As yet another alternative, consider the following query which uses setof/3 in a rather unusual way, like this:

?- setof(t,brother(X,Y),_).
X = a, Y = b ;
X = b, Y = a.

Question 4

You can eliminate one set with a comparison:

brother(X, Y) :-
   son(X, P),
   son(Y, P),
   X \= Y, X @< Y.

?- brother(X, Y).
X = a,
Y = b ;
X = a,
Y = b ;
false.

Since X and Y will be instantiated both ways, requiring X be less than Y is a good way to cut the solutions in half.

Your second problem is that X and Y are brothers by more than one parent. The easiest solution here would be to make your rules more explicit:

mother(a, d).
mother(b, d).
father(a, c).
father(b, c).

brother(X, Y) :-
  mother(X, M), mother(Y, M),
  father(X, F), father(Y, F),
  X \= Y, X @< Y.

?- brother(X, Y).
X = a,
Y = b ;
false.

This method is very specific to this particular problem, but the underlying reasoning is not: you had two copies because a and b are "brothers" by c and also by d—Prolog was right to produce that solution twice because there was a hidden variable being instantiated to two different values.
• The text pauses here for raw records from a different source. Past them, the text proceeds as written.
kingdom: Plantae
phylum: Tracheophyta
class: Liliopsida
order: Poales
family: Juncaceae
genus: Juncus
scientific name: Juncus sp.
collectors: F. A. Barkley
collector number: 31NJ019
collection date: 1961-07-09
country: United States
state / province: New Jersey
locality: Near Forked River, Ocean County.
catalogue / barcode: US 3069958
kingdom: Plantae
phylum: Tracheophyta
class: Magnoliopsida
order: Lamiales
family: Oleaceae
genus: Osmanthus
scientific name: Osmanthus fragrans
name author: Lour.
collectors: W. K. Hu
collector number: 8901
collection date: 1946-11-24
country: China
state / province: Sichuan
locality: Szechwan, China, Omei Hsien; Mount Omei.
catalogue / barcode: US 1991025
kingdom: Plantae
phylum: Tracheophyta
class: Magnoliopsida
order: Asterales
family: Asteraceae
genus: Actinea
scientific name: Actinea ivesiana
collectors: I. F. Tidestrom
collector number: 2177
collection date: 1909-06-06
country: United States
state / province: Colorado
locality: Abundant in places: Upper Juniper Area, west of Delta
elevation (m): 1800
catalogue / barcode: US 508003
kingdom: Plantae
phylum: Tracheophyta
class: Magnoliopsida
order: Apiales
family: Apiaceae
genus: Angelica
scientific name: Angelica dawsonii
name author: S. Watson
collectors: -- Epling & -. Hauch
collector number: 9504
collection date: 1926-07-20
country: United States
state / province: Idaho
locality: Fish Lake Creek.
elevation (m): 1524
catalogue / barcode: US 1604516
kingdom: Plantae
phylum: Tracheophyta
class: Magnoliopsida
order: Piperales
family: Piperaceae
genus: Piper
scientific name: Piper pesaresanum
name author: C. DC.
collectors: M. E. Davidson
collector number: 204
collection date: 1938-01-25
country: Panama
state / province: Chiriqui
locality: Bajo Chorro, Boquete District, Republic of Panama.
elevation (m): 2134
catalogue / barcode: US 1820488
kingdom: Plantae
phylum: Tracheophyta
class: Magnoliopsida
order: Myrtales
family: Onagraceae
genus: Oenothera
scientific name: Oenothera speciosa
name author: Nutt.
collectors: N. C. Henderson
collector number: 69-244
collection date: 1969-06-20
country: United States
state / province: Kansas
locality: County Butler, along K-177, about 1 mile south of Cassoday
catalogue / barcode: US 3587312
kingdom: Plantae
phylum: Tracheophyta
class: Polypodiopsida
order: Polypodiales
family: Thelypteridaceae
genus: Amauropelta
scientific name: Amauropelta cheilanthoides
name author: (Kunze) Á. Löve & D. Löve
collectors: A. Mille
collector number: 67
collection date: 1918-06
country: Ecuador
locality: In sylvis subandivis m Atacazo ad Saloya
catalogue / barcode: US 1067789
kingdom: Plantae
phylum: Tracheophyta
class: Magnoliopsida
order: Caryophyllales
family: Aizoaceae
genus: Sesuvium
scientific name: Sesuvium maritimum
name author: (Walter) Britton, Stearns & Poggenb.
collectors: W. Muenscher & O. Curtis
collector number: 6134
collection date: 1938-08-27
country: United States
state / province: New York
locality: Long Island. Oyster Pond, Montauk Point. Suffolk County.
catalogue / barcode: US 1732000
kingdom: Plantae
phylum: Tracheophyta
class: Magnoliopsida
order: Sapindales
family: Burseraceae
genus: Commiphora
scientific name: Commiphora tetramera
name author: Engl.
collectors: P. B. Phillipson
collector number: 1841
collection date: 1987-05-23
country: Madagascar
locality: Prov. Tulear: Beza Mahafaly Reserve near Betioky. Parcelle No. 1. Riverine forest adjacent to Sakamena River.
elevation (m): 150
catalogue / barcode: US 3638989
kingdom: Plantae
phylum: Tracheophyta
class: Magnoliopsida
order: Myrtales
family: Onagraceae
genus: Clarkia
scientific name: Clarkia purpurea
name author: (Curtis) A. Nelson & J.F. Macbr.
A more elegant solution would probably be to use setof/3 to get the solutions. This can work even with your original code:

?- setof(X-Y, (brother(X, Y), X @< Y), Brothers).
Brothers = [a-b].

The downside to this approach is that you wind up with a list rather than Prolog generating different solutions, though you can recover that behavior with member/2.

Question 5

This should work. But I think it can be improved (I am not a Prolog specialist):

brother(X, Y) :-
    son(X, P1),
    son(Y, P1),
    X @< Y,
    (son(X, P2), son(Y, P2), P1 @< P2 -> false; true).

Question 6

If you're using Strawberry Prolog compiler,you won't get all the answers by typing this:

?- brother(X, Y),
   write(X), nl,
   write(Y), nl.

In order to get all the answers write this:

?- brother(X, Y),
   write(X), nl,
   write(Y), nl,
   fail.

I hope it helps you.:)